奥宮正樹 - 土佐での伊能忠敬の測量に随行 2014.08.13

コメントの返信後、伊藤家の墓所に碑文があった事を思い出し、再度墓所訪ねて碑文(最初の写真)を確認して、家系図にしてみました。

伊藤家

系図にして見ると、土佐伊藤家三代目・伊藤義強の三男が、中伊藤・伊藤傳右衛門温強(辰巳屋傳右衛門)でした。

コメントを戴いた通りでした。

辰巳屋傳右衛門

写真は、「伊藤傳右衛門温強(辰巳屋傳右衛門)」さんのお墓です。

次に、伊能忠敬が宿泊した旅籠屋・辰巳伝三郎方も、奥宮正樹の記事でも下記のように書きましたので、古地図を参考に確認してみました。

伊能忠敬が土佐に来たがは文化5年(1808)第6次測量の時で、年齢は64歳じゃったそうながです。

高知城下では、現・はりまや町の土佐橋北詰(元・土佐銀行のあった辺り)にあつた旅籠屋・辰巳伝三郎方で三日間滞在したそうながです。.

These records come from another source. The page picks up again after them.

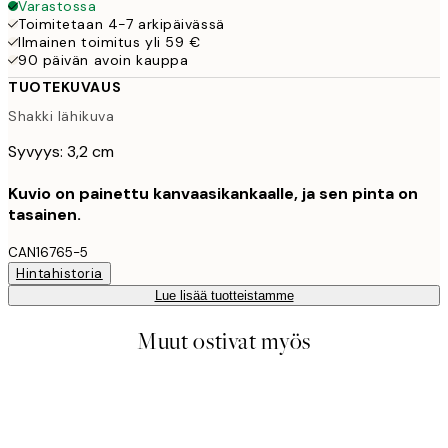
Varastossa
Toimitetaan 4-7 arkipäivässä
Ilmainen toimitus yli 59 €
90 päivän avoin kauppa
TUOTEKUVAUS
Shakki lähikuva
Syvyys: 3,2 cm
Kuvio on painettu kanvaasikankaalle, ja sen pinta on
tasainen.
CAN16765-5
Hintahistoria
Lue lisää tuotteistamme
Muut ostivat myös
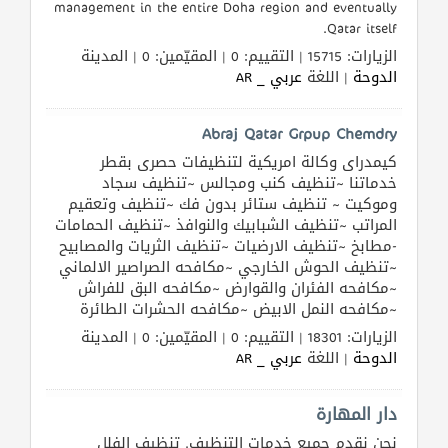
management in the entire Doha region and eventually
Qatar itself.
الزيارات: 15715 | التقييم: 0 | المقيّمين: 0 | المدينة
الدوحة
| اللغة
عربي _ AR
Abraj Qatar Grpup Chemdry
كيمدراى وكالة امريكية لتنظيفات حصرى بقطر
خدماتنا ~تنظيف كنب ومجالس ~تنظيف سجاد
وموكيت ~ تنظيف ستائر بدون فك ~تنظيف وتعقيم
المراتب ~تنظيف الشبابيك والنوافذ ~تنظيف الحمامات
-مطابخ ~تنظيف الارضيات ~تنظيف الثريات والمصابيح
~تنظيف الحوش الخارجي ~مكافحه الصراصير الالماني
~مكافحه الفئران والقوارض ~مكافحه البق للفراش
~مكافحه النمل الابيض ~مكافحه الحشرات الطائرة
الزيارات: 18301 | التقييم: 0 | المقيّمين: 0 | المدينة
الدوحة
| اللغة
عربي _ AR
دار المهارة
نحن نقدم جميع خدمات التنظيف. تنظيف الفلل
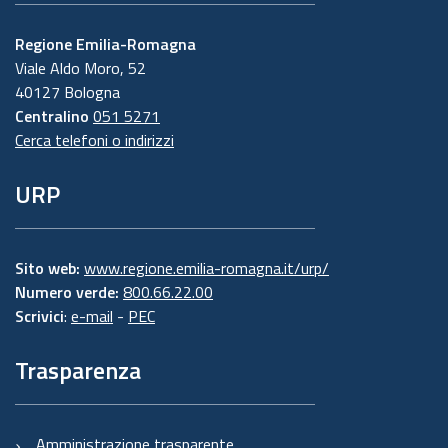
Regione Emilia-Romagna
Viale Aldo Moro, 52
40127 Bologna
Centralino
051 5271
Cerca telefoni o indirizzi
URP
Sito web:
www.regione.emilia-romagna.it/urp/
Numero verde:
800.66.22.00
Scrivici
:
e-mail
-
PEC
Trasparenza
Amministrazione trasparente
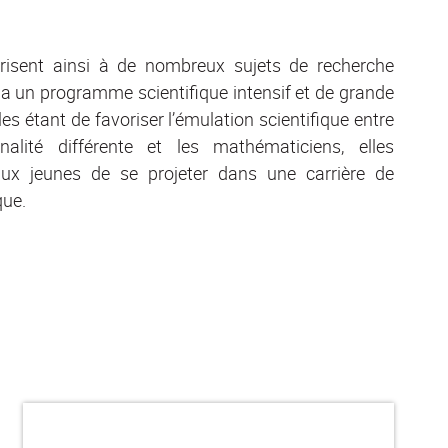
arisent ainsi à de nombreux sujets de recherche
a un programme scientifique intensif et de grande
oles étant de favoriser l’émulation scientifique entre
nalité différente et les mathématiciens, elles
ux jeunes de se projeter dans une carrière de
que.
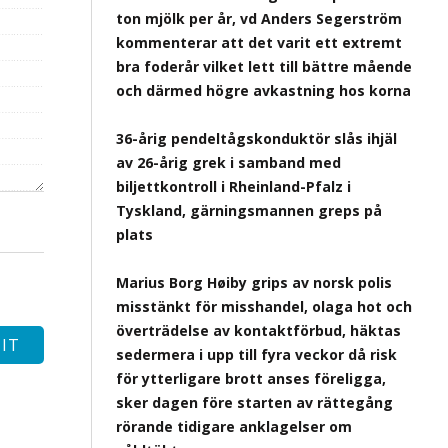
ton mjölk per år, vd Anders Segerström
kommenterar att det varit ett extremt
bra foderår vilket lett till bättre mående
och därmed högre avkastning hos korna
36-årig pendeltågskonduktör slås ihjäl
av 26-årig grek i samband med
biljettkontroll i Rheinland-Pfalz i
Tyskland, gärningsmannen greps på
plats
Marius Borg Høiby grips av norsk polis
misstänkt för misshandel, olaga hot och
överträdelse av kontaktförbud, häktas
sedermera i upp till fyra veckor då risk
för ytterligare brott anses föreligga,
sker dagen före starten av rättegång
rörande tidigare anklagelser om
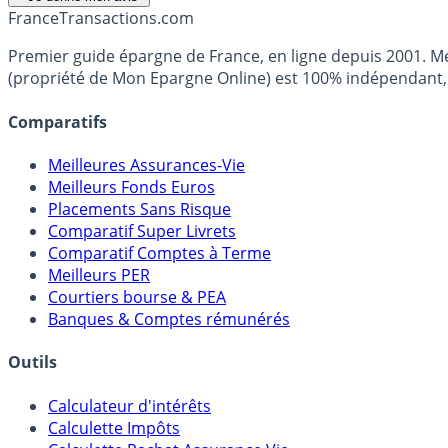
France
Transactions.com
Premier guide épargne de France, en ligne depuis 2001. Mé
(propriété de Mon Epargne Online) est 100% indépendant, n
Comparatifs
Meilleures Assurances-Vie
Meilleurs Fonds Euros
Placements Sans Risque
Comparatif Super Livrets
Comparatif Comptes à Terme
Meilleurs PER
Courtiers bourse & PEA
Banques & Comptes rémunérés
Outils
Calculateur d'intérêts
Calculette Impôts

奥宮正樹 - 土佐での伊能忠敬の測量に随行 2014.08.13

辰巳屋傳右衛門

【 参考にした地図 】
『改訂版 高知城下町読本』  高知市・観光課 (平成24年)
『描かれた高知市 高知市史 絵図地図編』 高知市 (平成24年)


上記と、当方の持っている昭和の時代に発行されていた高知市地図などを参考にして、現在地を推測すると分家・伊藤傳右衛門温強(辰巳屋傳右衛門)、即ち、伊能忠敬が宿泊したと言う「旅籠屋・辰巳伝三郎方」は、上の地図に記したように、現・NTT西日本高知東ビル周辺になりました。

辰巳屋傳右衛門邸附近

写真は、電車通り南から見た、現・NTT西日本高知東ビルです。

この周辺に、「史跡 伊能忠敬宿泊地周辺」とか、何ぞ説明板でも建てればエエにねー・・・・・。

因みに、墓碑には文化八辛未年閏二月廿日没(1811)とあり、伊能忠敬が来高した3年後に49歳で亡くなっていました。